Die Risse weisen sekundäre Merkmale auf und sind in die Materialmatrix eingedrungen, was auf Spannungsrisskorrosion als Ursache für das Versagen des Materials hinweist. Rostfreier Stahl 304 Rohr.

Nichtrostender Stahl hat eine geringe Wärmeleitfähigkeit, und das Schweißen erzeugt Eigenspannung aufgrund der hohen Temperaturen.

Die Korrosionsmikrorisse im Edelstahlrohr beschleunigen sich unter Eigenspannungwas zu Spannungsrisskorrosion führt.

Abb. 4 REM-Beobachtung der Bruchmorphologie

(4) Analyse des Energiespektrums

Das Energiespektrometer wurde zur Analyse der Korrosionsprodukte auf der Bruchfläche des Edelstahlrohrs verwendet. Abb. 5 zeigt die Ergebnisse der Energiespektrumanalyse.

Aus dem Spektrum der Beugungspeaks geht hervor, dass der Chlorgehalt außergewöhnlich hoch ist, was darauf hindeutet, dass das Edelstahlrohr einer chlorhaltigen Korrosionsumgebung ausgesetzt ist.

Die gerissenen Stahlrohre der Düngemittelfabrik werden im Freien gelagert.

Der Standort der Anlage befindet sich in der Küstenzone, nur 1,1 km von der Küste entfernt, die ein typisches maritimes atmosphärisches Umfeld darstellt.

In Zeiten hoher Temperaturen und hoher Luftfeuchtigkeit verdunstet Meerwasser in großen Mengen und erzeugt Salznebel, der zu einer hohen Konzentration von Chloridionen in der Luft führt.

Chloridionenhaltiges Wasser wird an der Außenwand des Edelstahlrohrs adsorbiert und bildet ein korrosives Medium, das das Edelstahlrohr kontinuierlich korrodiert.

Austenitischer rostfreier Stahl bildet unter normalen atmosphärischen Bedingungen von Natur aus eine dichte Passivierungsschicht (Oxidschicht) auf seiner Oberfläche.

Dieser Passivierungsfilm isoliert die Atmosphäre vom direkten Kontakt mit der Edelstahloberfläche und sorgt für eine hervorragende Korrosionsbeständigkeit und einen hervorragenden Schutz.

Selbst wenn die Passivfolie beschädigt ist, kann sie in kurzer Zeit regeneriert und repariert werden.

Chloridionen zerstören jedoch leicht die Passivierungsschicht von austenitischem rostfreiem Stahl, was zur Bildung von Lochfraß oder Grübchen auf der Oberfläche führt und die Korrosion des rostfreien Stahls beschleunigt.

3. Schlussfolgerung

Die Risskorrosion bei Rohren aus nichtrostendem Stahl lässt sich in diesem Fall nicht auf einen einzigen Faktor zurückführen.
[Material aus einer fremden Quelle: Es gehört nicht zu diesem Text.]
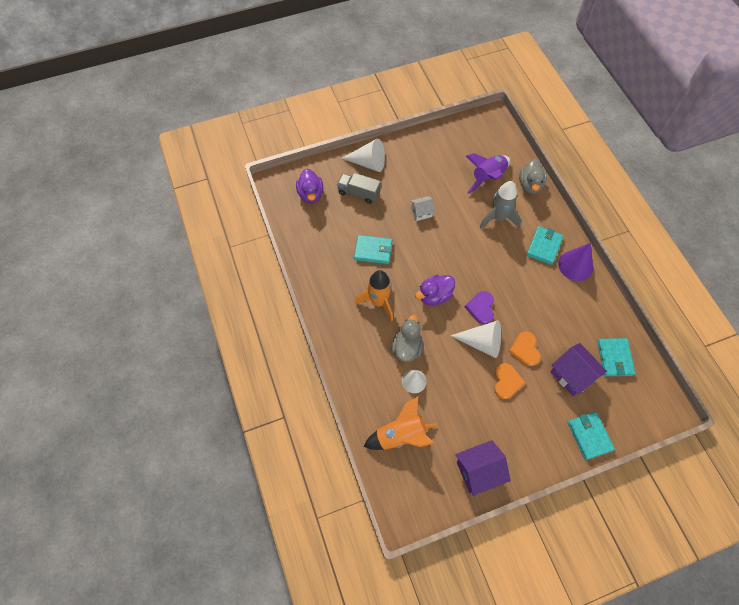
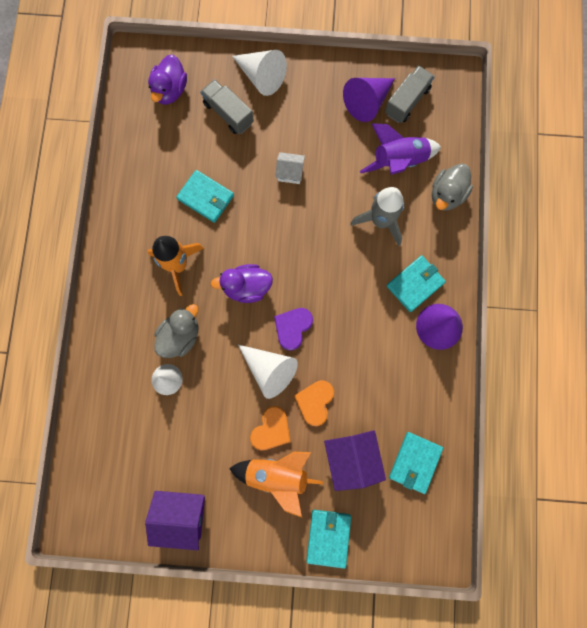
camera: 25 degrees right, 15 degrees up
orange rocket [363,396,437,450] -> orange rocket moved to [229,452,323,518]
none -> purple cone [343,78,395,122]
none -> grey truck [385,66,435,123]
Vielmehr wird sie durch das Zusammenwirken mehrerer Faktoren verursacht.

(1) Nichtmetallische Einschlüsse können die Integrität des passiven Films auf dem Metalloberflächeund verringern die Korrosionsbeständigkeit von nichtrostendem Stahl. Daher ist es wichtig, nichtmetallische Einschlüsse unter Stufe 1,5 streng zu kontrollieren.

(2) Der geringe Cr-Gehalt im Grundwerkstoff und im Schweißgut verringert die Kompaktheit der Chrom-Passivschicht auf der Oberfläche des nichtrostenden Stahls. Um die Qualität von Stahlrohren und Schweißmaterialien zu verbessern, sollten die eingehenden Komponenten streng geprüft werden, um sicherzustellen, dass die Schweißnaht Metallzusammensetzung nicht schwächer ist als das unedle Metall.
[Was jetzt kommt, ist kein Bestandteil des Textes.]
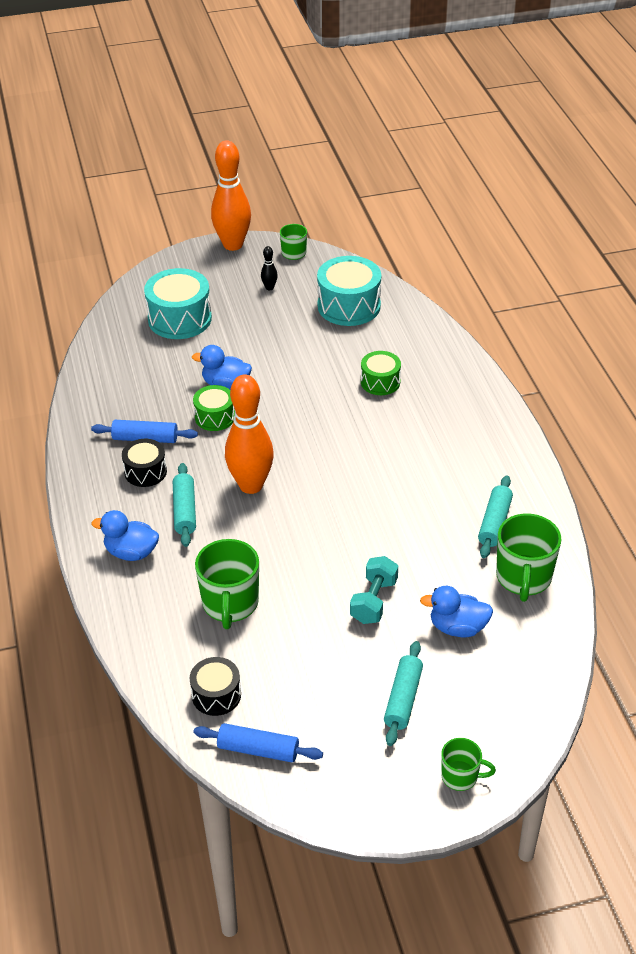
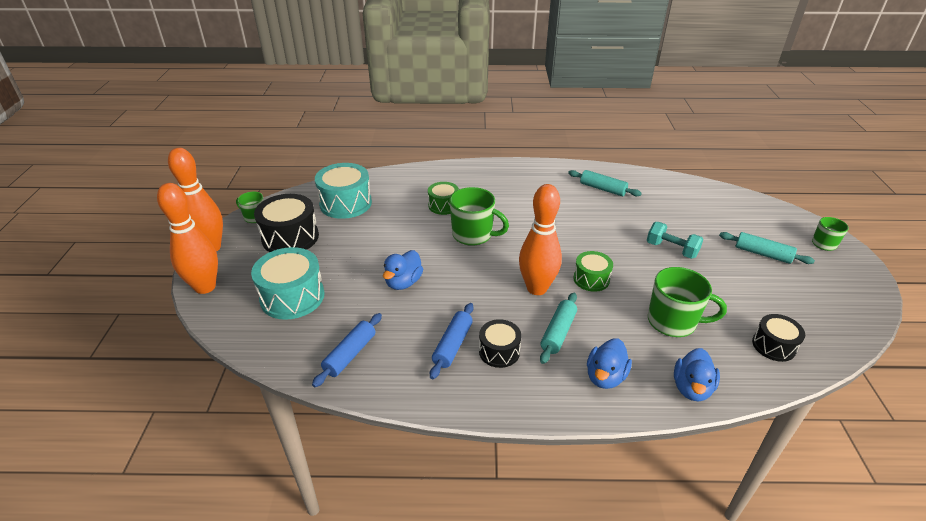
camera: 75 degrees left, 5 degrees down
turquoise rolling pin [173,463,196,547] -> turquoise rolling pin turned 75 degrees counterclockwise [540,293,577,364]
green drum [193,385,235,431] -> green drum moved to [574,251,613,292]
blue rolling pin [193,723,323,762] -> blue rolling pin moved to [312,313,382,387]
black bowling pin [261,246,278,290] -> black drum [254,194,319,252]
blue duck [420,586,493,637] -> blue duck moved to [674,348,720,401]
green mug [496,514,562,602] -> green mug moved to [450,187,509,246]
none -> orange bowling pin [157,183,218,294]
Während des Schweißvorgangs sollten die Schweißparameter streng kontrolliert werden, und die Wärmezufuhr beim Schweißen sollte so gering wie möglich sein, um eine Sensibilisierung zu verhindern, die dazu führen kann, dass sich Cr entlang der Korngrenze ausscheidet und Cr23C6die zu interkristalliner Korrosion bei nichtrostendem Stahl führen.

(3) Die chemische Düngemittelfabrik befindet sich in einer maritimen Umgebung, in der der hohe Chloridionengehalt in der Luft, die entsprechende Temperatur und die Feuchtigkeit die Korrosion beschleunigen. Dies führt dazu, dass die Oxidschicht auf der Oberfläche des rostfreien Stahls leicht beschädigt wird, was zu elektrochemischer Korrosion führt.

Korrosionsmikrorisse dehnen sich unter der Wirkung von Eigenspannungen schnell aus und führen zu Spannungsrisskorrosion.

Daher ist es notwendig, die Umgebungsluft auf der Baustelle streng zu kontrollieren und die Salznebelumgebung zu isolieren (z. B. durch Anstriche oder das Aufbringen einer Schutzschicht), um Schäden durch Chloridionen zu vermeiden.